**Assigned task**.
Copy out every line from the records that includes "labels".
#### Extracted records
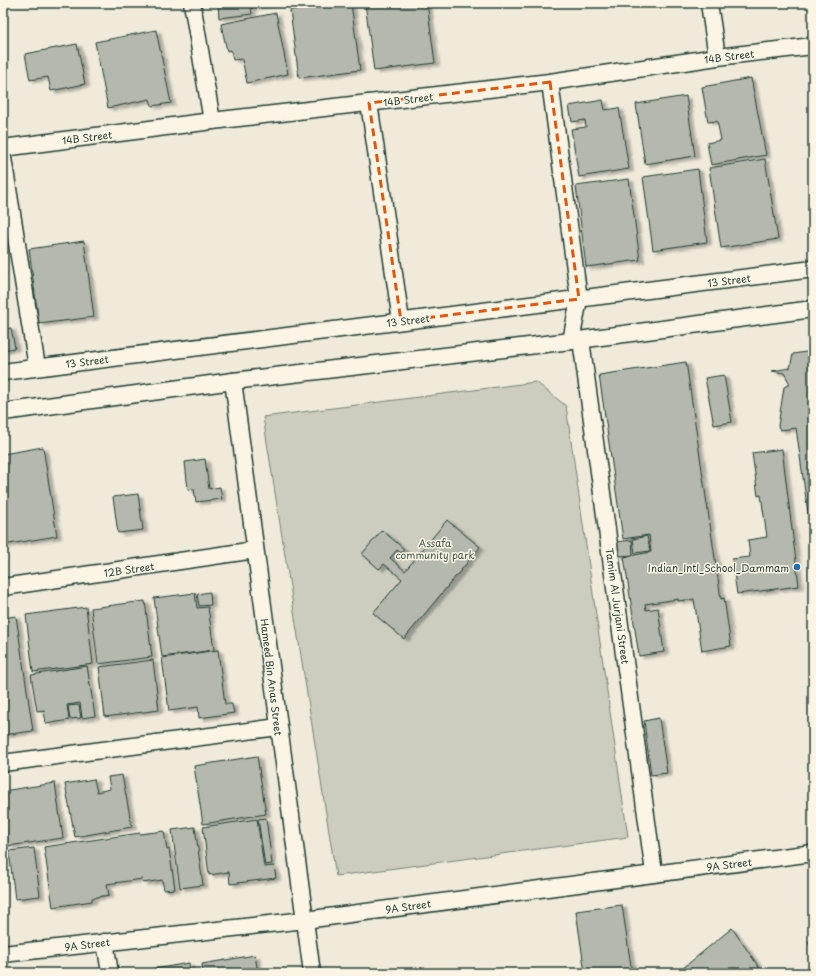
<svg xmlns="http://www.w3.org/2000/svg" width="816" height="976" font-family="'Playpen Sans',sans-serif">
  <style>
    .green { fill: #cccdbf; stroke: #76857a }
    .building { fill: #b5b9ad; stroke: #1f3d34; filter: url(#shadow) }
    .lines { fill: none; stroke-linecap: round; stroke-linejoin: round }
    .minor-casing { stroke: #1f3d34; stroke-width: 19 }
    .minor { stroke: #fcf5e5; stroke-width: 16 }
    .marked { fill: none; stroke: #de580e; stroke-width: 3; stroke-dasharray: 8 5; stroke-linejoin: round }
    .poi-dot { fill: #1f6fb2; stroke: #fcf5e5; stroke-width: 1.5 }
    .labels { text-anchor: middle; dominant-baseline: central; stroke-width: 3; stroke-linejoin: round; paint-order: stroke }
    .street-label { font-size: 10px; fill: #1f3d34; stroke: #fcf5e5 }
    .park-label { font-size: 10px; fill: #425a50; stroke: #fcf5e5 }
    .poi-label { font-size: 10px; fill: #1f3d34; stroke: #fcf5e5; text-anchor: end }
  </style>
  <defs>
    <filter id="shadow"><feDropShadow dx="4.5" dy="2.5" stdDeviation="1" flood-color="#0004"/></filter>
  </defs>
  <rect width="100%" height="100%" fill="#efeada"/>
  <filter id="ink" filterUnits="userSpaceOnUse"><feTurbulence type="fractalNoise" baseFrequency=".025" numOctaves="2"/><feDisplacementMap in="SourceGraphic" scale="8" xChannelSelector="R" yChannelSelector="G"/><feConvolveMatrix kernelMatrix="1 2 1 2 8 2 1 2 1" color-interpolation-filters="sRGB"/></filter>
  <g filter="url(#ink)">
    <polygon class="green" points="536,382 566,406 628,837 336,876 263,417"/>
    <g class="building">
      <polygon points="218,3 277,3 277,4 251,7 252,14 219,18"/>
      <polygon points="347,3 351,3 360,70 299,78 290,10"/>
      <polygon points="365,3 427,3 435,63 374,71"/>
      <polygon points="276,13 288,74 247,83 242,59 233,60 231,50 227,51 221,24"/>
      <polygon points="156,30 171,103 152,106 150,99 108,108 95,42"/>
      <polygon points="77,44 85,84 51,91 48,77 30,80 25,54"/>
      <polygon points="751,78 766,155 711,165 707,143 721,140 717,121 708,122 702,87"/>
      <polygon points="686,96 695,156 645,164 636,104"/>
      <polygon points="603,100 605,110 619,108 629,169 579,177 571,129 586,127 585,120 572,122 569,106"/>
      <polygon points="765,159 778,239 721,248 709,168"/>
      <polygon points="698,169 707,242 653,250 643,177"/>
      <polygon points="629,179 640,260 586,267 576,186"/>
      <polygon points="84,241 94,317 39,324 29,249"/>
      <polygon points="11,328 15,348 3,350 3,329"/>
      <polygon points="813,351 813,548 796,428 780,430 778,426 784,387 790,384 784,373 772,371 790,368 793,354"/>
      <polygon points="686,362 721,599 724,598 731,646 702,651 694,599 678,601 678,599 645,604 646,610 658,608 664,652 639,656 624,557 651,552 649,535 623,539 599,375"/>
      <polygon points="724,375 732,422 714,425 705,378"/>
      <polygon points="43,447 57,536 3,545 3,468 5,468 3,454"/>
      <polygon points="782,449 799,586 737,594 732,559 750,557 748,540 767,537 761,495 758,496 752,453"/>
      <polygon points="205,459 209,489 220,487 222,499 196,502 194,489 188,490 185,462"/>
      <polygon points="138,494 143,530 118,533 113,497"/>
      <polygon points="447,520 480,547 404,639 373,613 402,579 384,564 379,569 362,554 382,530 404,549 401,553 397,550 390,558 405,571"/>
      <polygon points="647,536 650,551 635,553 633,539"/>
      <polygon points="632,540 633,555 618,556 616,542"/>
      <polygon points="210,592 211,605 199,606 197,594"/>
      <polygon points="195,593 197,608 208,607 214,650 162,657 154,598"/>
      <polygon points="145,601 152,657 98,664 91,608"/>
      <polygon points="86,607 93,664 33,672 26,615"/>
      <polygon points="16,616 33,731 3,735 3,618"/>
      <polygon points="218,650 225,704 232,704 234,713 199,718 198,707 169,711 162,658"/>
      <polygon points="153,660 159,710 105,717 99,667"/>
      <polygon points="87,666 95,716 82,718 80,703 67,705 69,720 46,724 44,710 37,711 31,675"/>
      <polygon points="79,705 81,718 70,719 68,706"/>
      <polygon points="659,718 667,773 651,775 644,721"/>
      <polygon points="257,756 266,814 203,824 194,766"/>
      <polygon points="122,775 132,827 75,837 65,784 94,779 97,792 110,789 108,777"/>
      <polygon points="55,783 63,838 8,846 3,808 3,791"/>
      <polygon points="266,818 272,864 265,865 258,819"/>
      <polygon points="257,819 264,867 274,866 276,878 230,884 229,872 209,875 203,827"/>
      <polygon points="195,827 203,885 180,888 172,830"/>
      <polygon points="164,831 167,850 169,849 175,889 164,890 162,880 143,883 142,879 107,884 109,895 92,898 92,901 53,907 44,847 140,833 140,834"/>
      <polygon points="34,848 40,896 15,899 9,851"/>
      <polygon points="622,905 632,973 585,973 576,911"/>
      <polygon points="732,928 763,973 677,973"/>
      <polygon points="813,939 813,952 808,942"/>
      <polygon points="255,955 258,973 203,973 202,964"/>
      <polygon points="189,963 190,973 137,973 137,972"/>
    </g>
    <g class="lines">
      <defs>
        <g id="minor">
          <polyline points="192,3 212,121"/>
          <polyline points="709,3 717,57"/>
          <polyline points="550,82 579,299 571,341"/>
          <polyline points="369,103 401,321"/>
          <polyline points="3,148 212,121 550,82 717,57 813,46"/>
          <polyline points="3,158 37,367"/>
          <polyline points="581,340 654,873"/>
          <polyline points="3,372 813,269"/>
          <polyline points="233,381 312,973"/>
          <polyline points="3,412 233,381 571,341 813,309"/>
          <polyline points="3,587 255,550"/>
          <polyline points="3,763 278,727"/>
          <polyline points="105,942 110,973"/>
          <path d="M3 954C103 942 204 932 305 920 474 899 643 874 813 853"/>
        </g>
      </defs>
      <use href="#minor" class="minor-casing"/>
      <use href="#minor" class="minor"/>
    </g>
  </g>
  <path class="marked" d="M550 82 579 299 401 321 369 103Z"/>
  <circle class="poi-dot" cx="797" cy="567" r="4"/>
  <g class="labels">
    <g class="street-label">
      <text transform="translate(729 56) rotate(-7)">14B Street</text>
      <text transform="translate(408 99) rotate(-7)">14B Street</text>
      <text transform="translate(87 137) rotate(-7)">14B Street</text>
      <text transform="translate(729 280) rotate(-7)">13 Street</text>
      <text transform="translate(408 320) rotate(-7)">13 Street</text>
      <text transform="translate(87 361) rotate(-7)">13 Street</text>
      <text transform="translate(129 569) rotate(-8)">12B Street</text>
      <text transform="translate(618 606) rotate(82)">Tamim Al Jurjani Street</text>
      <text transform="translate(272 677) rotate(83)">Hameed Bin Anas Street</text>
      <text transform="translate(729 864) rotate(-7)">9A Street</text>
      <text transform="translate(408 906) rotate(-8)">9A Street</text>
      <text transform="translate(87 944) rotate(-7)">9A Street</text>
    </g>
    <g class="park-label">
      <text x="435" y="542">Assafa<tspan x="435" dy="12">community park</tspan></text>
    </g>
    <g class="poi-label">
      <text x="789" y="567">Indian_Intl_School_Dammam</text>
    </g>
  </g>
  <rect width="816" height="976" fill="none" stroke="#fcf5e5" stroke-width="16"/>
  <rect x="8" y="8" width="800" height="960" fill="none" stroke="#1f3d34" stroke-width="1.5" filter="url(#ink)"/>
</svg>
########
**Exercise solution**.
    .labels { text-anchor: middle; dominant-baseline: central; stroke-width: 3; stroke-linejoin: round; paint-order: stroke }
  <g class="labels">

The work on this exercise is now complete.